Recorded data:
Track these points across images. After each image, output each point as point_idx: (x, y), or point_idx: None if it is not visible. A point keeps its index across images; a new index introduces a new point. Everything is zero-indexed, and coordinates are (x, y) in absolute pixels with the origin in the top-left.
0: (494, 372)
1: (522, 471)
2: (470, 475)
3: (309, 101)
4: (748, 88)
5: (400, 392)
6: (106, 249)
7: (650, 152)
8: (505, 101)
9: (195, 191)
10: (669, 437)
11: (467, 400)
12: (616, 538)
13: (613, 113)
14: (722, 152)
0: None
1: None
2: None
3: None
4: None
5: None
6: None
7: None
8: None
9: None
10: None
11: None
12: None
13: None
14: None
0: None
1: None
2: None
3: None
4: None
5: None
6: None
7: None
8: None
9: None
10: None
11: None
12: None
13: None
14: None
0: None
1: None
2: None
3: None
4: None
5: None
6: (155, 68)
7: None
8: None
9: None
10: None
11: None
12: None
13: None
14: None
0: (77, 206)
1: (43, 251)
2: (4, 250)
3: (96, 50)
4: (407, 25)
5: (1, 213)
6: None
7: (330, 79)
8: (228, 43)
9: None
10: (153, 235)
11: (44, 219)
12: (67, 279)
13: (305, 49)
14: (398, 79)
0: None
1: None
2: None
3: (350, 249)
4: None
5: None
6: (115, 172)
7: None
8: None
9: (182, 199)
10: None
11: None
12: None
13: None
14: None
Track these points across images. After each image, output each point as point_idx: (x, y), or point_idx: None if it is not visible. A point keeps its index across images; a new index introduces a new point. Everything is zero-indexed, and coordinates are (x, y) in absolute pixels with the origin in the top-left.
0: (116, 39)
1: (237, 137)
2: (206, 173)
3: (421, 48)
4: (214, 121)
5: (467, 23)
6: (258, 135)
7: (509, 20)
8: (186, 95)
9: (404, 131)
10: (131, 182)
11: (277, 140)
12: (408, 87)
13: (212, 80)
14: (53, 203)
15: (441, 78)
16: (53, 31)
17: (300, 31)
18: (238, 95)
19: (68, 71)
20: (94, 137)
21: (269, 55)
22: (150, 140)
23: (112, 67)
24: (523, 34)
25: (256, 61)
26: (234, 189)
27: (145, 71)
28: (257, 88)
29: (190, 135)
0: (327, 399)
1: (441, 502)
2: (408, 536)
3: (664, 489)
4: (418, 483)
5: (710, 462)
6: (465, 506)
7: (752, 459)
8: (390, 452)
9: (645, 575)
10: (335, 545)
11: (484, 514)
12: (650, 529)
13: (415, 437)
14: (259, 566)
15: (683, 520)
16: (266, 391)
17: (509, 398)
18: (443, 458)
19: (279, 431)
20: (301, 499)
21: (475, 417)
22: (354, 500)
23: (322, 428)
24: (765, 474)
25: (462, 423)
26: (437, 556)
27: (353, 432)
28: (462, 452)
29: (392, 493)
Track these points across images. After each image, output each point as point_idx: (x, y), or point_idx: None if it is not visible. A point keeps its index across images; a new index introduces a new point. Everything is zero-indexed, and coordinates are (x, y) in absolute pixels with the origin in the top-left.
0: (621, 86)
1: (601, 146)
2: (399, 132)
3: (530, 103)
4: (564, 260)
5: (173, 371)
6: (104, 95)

- WORK TO BE COMPLETED: Repeat all the entries above, swapping each "point_idx" for "point_number" and leaving everything else untouched.

- THE REPLY:
Track these points across images. After each image, output each point as point_number: (x, y), or point_number: None if it is not visible. A point keeps its index across images; a new index introduces a new point. Everything is zero-indexed, and coordinates are (x, y) in absolute pixels with the origin in the top-left.
0: (494, 372)
1: (522, 471)
2: (470, 475)
3: (309, 101)
4: (748, 88)
5: (400, 392)
6: (106, 249)
7: (650, 152)
8: (505, 101)
9: (195, 191)
10: (669, 437)
11: (467, 400)
12: (616, 538)
13: (613, 113)
14: (722, 152)
0: None
1: None
2: None
3: None
4: None
5: None
6: None
7: None
8: None
9: None
10: None
11: None
12: None
13: None
14: None
0: None
1: None
2: None
3: None
4: None
5: None
6: None
7: None
8: None
9: None
10: None
11: None
12: None
13: None
14: None
0: None
1: None
2: None
3: None
4: None
5: None
6: (155, 68)
7: None
8: None
9: None
10: None
11: None
12: None
13: None
14: None
0: (77, 206)
1: (43, 251)
2: (4, 250)
3: (96, 50)
4: (407, 25)
5: (1, 213)
6: None
7: (330, 79)
8: (228, 43)
9: None
10: (153, 235)
11: (44, 219)
12: (67, 279)
13: (305, 49)
14: (398, 79)
0: None
1: None
2: None
3: (350, 249)
4: None
5: None
6: (115, 172)
7: None
8: None
9: (182, 199)
10: None
11: None
12: None
13: None
14: None
Track these points across images. After each image, output each point as point_number: (x, y), or point_number: None if it is not visible. A point keeps its index across images; a new index introduces a new point. Everything is zero-indexed, and coordinates are (x, y) in absolute pixels with the origin in the top-left.
0: (116, 39)
1: (237, 137)
2: (206, 173)
3: (421, 48)
4: (214, 121)
5: (467, 23)
6: (258, 135)
7: (509, 20)
8: (186, 95)
9: (404, 131)
10: (131, 182)
11: (277, 140)
12: (408, 87)
13: (212, 80)
14: (53, 203)
15: (441, 78)
16: (53, 31)
17: (300, 31)
18: (238, 95)
19: (68, 71)
20: (94, 137)
21: (269, 55)
22: (150, 140)
23: (112, 67)
24: (523, 34)
25: (256, 61)
26: (234, 189)
27: (145, 71)
28: (257, 88)
29: (190, 135)
0: (327, 399)
1: (441, 502)
2: (408, 536)
3: (664, 489)
4: (418, 483)
5: (710, 462)
6: (465, 506)
7: (752, 459)
8: (390, 452)
9: (645, 575)
10: (335, 545)
11: (484, 514)
12: (650, 529)
13: (415, 437)
14: (259, 566)
15: (683, 520)
16: (266, 391)
17: (509, 398)
18: (443, 458)
19: (279, 431)
20: (301, 499)
21: (475, 417)
22: (354, 500)
23: (322, 428)
24: (765, 474)
25: (462, 423)
26: (437, 556)
27: (353, 432)
28: (462, 452)
29: (392, 493)
Track these points across images. After each image, output each point as point_number: (x, y), or point_number: None if it is not visible. A point keeps its index across images; a new index introduces a new point. Everything is zero-indexed, and coordinates are (x, y) in absolute pixels with the origin in the top-left.
0: (621, 86)
1: (601, 146)
2: (399, 132)
3: (530, 103)
4: (564, 260)
5: (173, 371)
6: (104, 95)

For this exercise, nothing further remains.